:: Exercise goal ::
Everything in the listing below has to be repeated exactly, except the pictures.

:: Given information ::
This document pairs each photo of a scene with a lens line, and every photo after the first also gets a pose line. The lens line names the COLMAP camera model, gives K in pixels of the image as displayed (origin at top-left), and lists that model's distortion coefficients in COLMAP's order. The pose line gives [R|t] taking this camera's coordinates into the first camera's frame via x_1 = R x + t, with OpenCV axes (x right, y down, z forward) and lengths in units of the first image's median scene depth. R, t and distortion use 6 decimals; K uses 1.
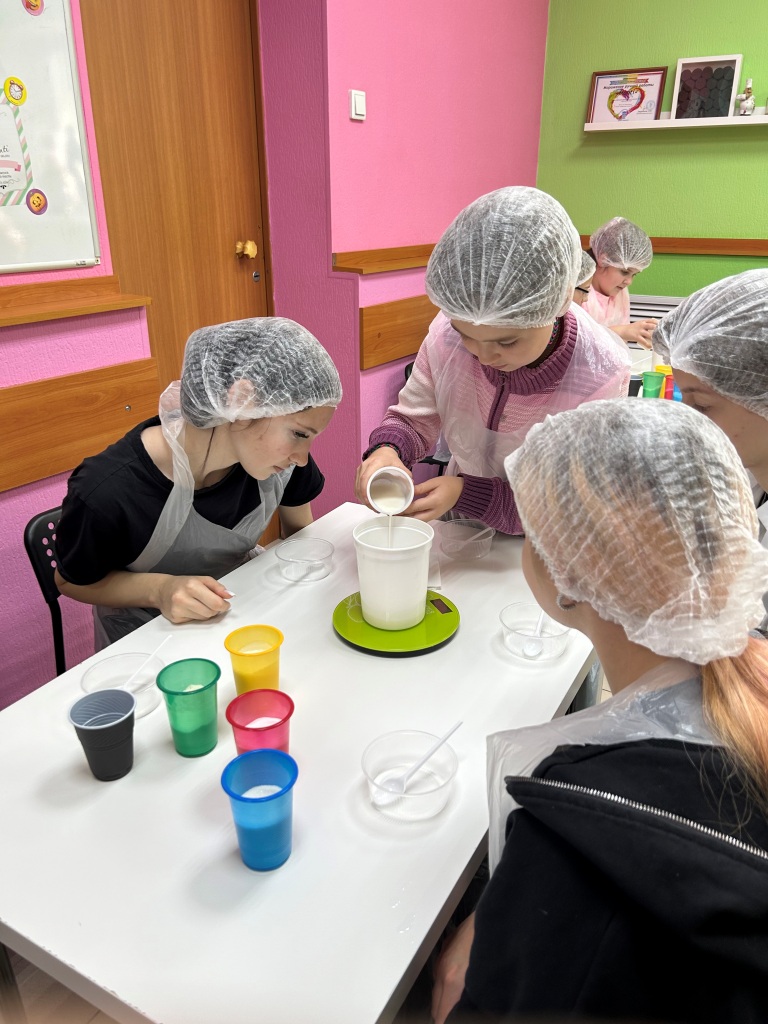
lens RADIAL K [[771.9, 0, 386.6], [0, 771.9, 513.1], [0, 0, 1]] dist [0.022817, -0.010196]
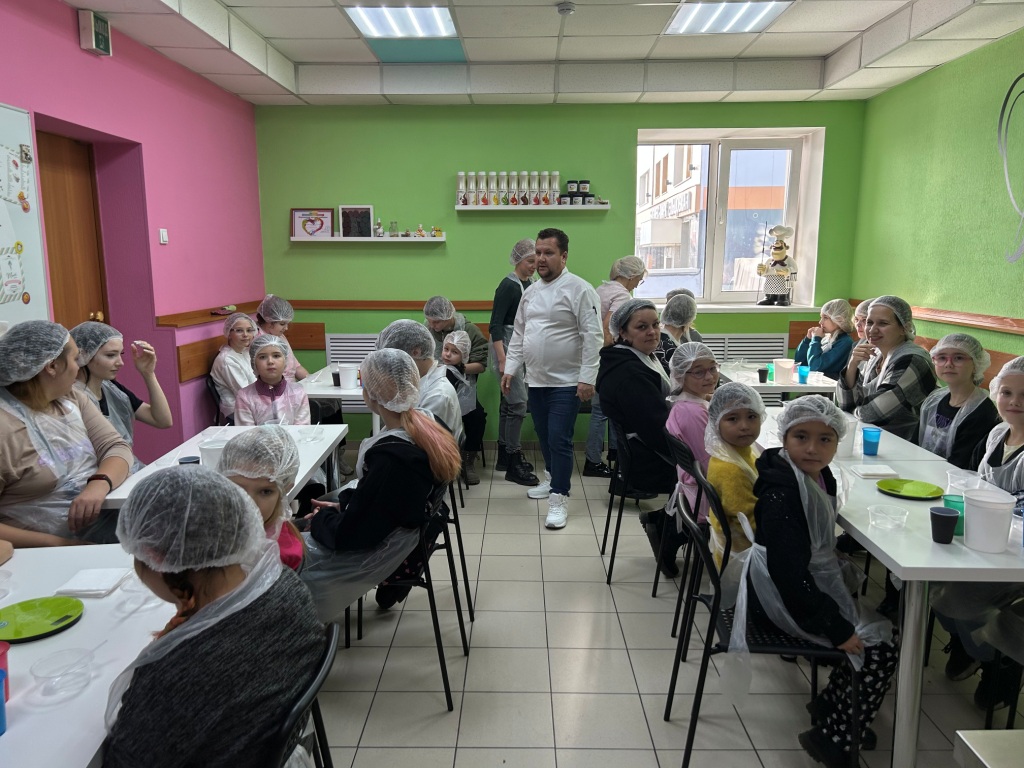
lens RADIAL K [[771.9, 0, 511.6], [0, 771.9, 383.3], [0, 0, 1]] dist [0.022817, -0.010196]
pose [[0.867489, -0.080019, 0.490978, -0.185246], [0.187278, 0.966898, -0.173309, 0.189873], [-0.460858, 0.242293, 0.853759, -0.597811]]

:: Task solution ::
This document pairs each photo of a scene with a lens line, and every photo after the first also gets a pose line. The lens line names the COLMAP camera model, gives K in pixels of the image as displayed (origin at top-left), and lists that model's distortion coefficients in COLMAP's order. The pose line gives [R|t] taking this camera's coordinates into the first camera's frame via x_1 = R x + t, with OpenCV axes (x right, y down, z forward) and lengths in units of the first image's median scene depth. R, t and distortion use 6 decimals; K uses 1.
lens RADIAL K [[771.9, 0, 386.6], [0, 771.9, 513.1], [0, 0, 1]] dist [0.022817, -0.010196]
lens RADIAL K [[771.9, 0, 511.6], [0, 771.9, 383.3], [0, 0, 1]] dist [0.022817, -0.010196]
pose [[0.867489, -0.080019, 0.490978, -0.185246], [0.187278, 0.966898, -0.173309, 0.189873], [-0.460858, 0.242293, 0.853759, -0.597811]]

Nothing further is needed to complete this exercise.